Tomcat threading model

Sankar Cheppali | August 20, 2023 | Java | No Comments

Tomcat is a popular open source servlet container in the Java ecosystem. Tomcat is the default container for spring boot web applications (spring boot also supports other containers). In this post I will describe the tomcat threading model.

Tomcat follows the thread per request model, which means tomcat will assign a thread to each incoming request. Tomcot will maintain a thread pool, a free thread will be picked from the thread and assigned to the request. If there are no free threads available in the pool, tomcat will create a new thread if the thread pool size is below the maximum allowed. If the pool size has already reached maximum size, then the request will be queued.

What is the optimal thread pool size

Tomcat default values for max pool size 200, The optimal pool size depends on the application characteristics. One can profile the application with various pool sizes and pick the one which gives best performance.

If the application is CPU intensive, then the number of concurrent requests that can be served will be limited by the number of CPU cores available in the system. Increasing the thread count for CPU intensive applications will not result in increased throughput, the system will spend most of the time in context switching than doing the actual work.

If the application is mostly doing calls to DB and serving the results to clients, then the max pool size can be much more than the number of CPU cores of the system. For spingboot deployments, following properties can be used to control the worker pool size.

For versions older than 2.3.x

server.tomcat.min-spare-threads=10
server.tomcat.max-threads=200

From 2.3.x, they became

server.tomcat.threads.min-spare=10
server.tomcat.threads.max=200

If the applications have endpoints with different characteristics, it might be a good idea to group these endpoints based on characteristics and have different deployments. For example if the application has analytic end points that take 1 second to respond, clubbing them together with endpoints that have 10ms response time may result in queue building and idle CPU ( this happens because the analytics endpoint will hold the thread until the response comes back from the DB). Large queue build up will cause spikes in latencies for clients and may also cause timeouts. The queue size can be controlled with max-connections and accept-count parameters. Tomcat will keep accepting the new connections until max-connections limit is reached, once this limit is reached connections will not be accepted by tomcat, hence they will be queued at OS level. OS will queue the connection until accept-count is reached, then connections will be refused.
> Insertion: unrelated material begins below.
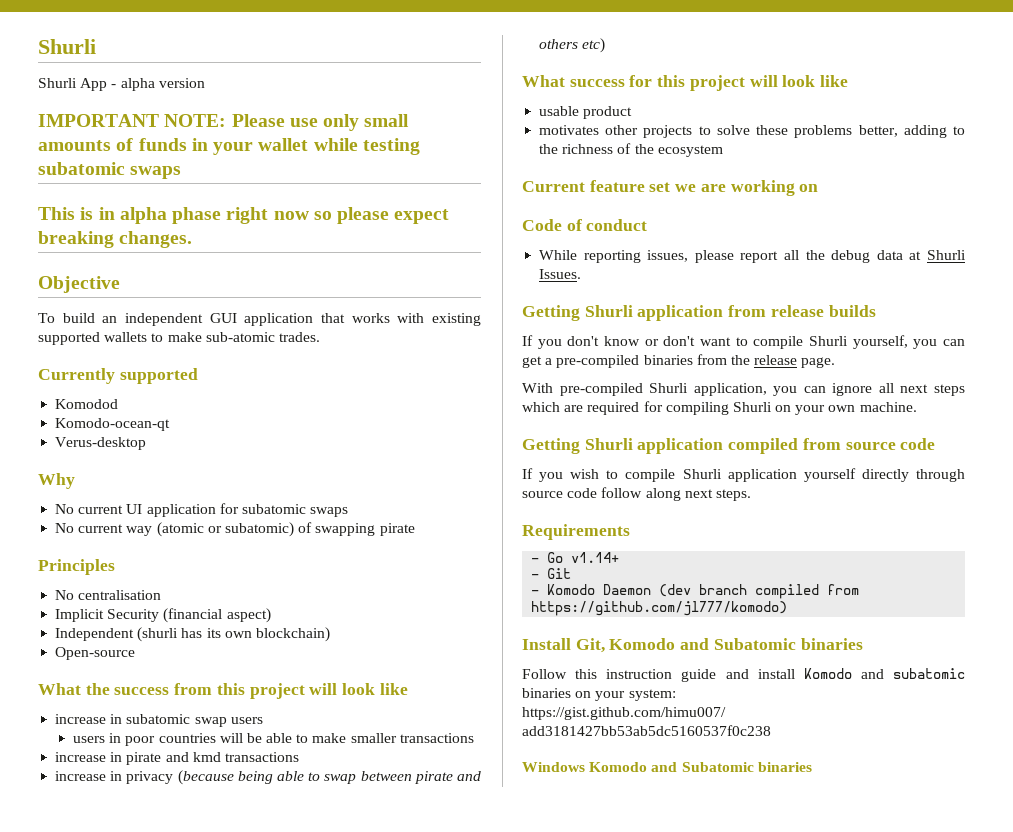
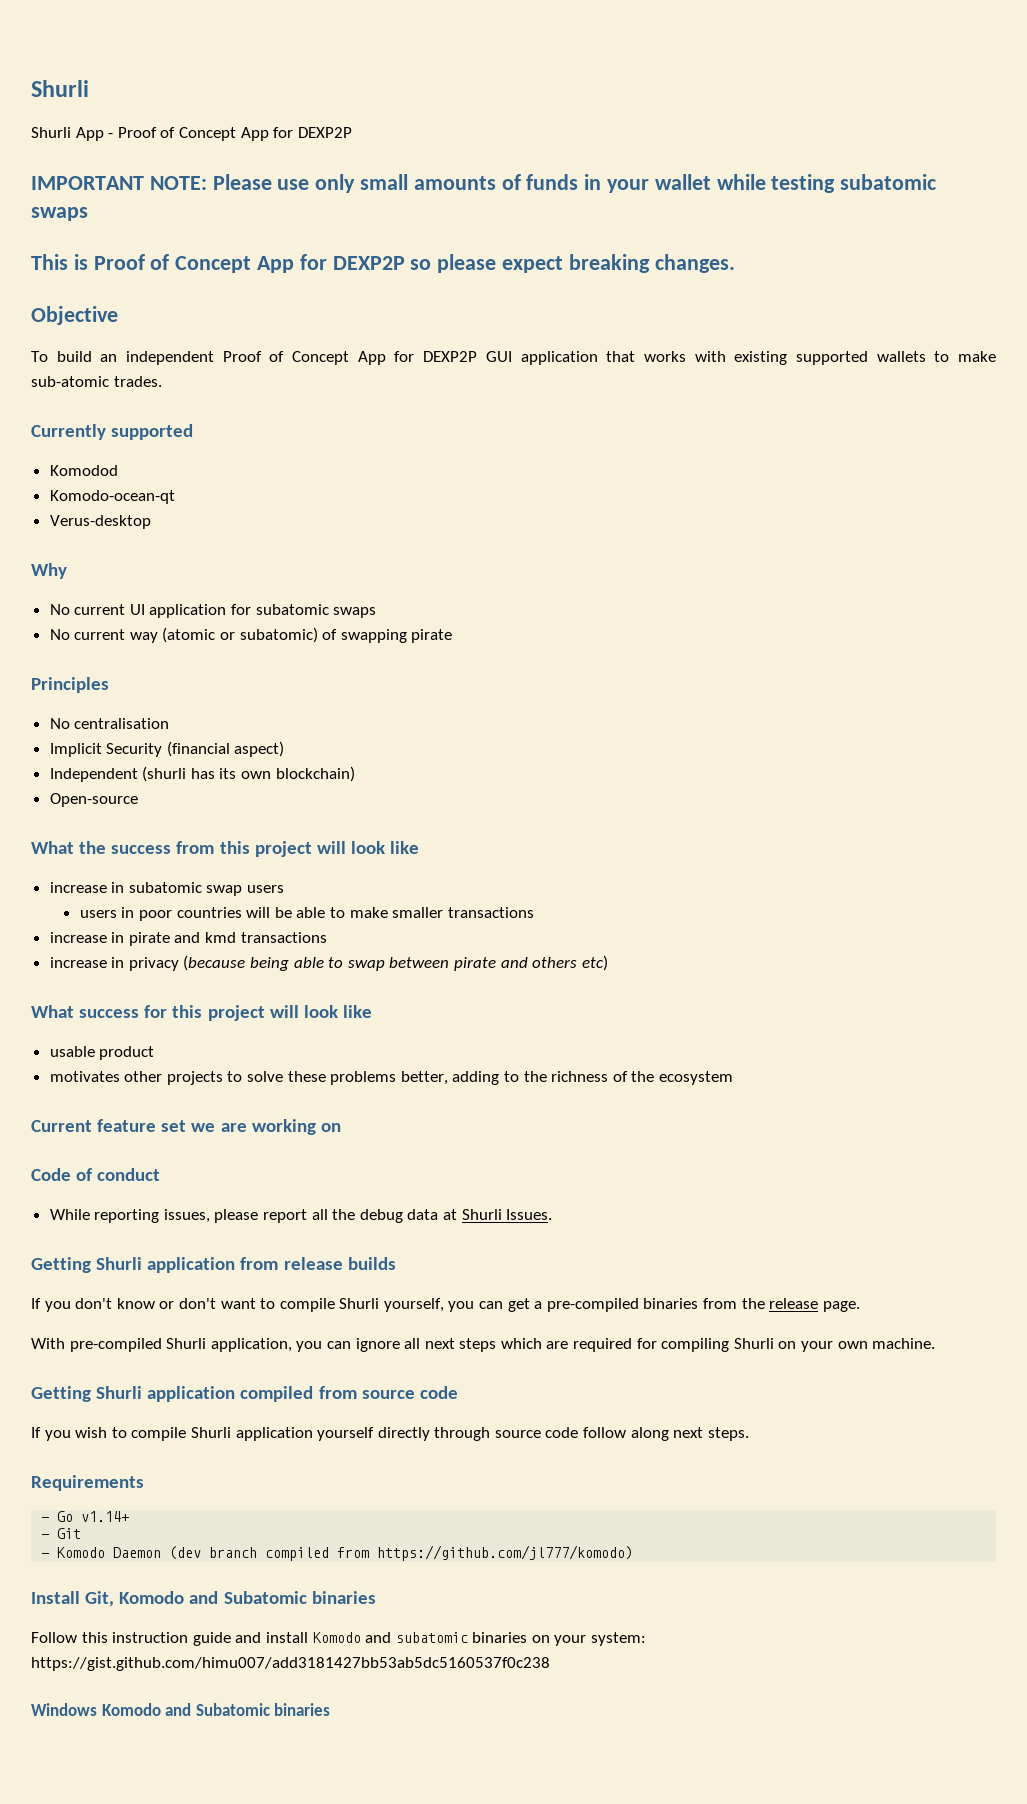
[120,78,205,91] alpha version -> [117,127,352,141] Proof of Concept App for DEXP2P
[98,207,309,224] in alpha phase right now -> [93,254,405,273] Proof of Concept App for DEXP2P
(203, 319) none -> [222,351,478,365] Proof of Concept App for DEXP2P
server.tomcat.max-connections=8192
server.tomcat.accept-count=100

If requests takes on an average T milliseconds (when the thread pool is at its max size), then RPM that can handled by the system can be computed by the following formula

RPM =  (60000/ (Tavg)) * thread_pool_size

If each request takes 100ms, and we have 10 threads, then we can serve up to 6K RPM. If more requests come in then tomcat will start queuing the requests.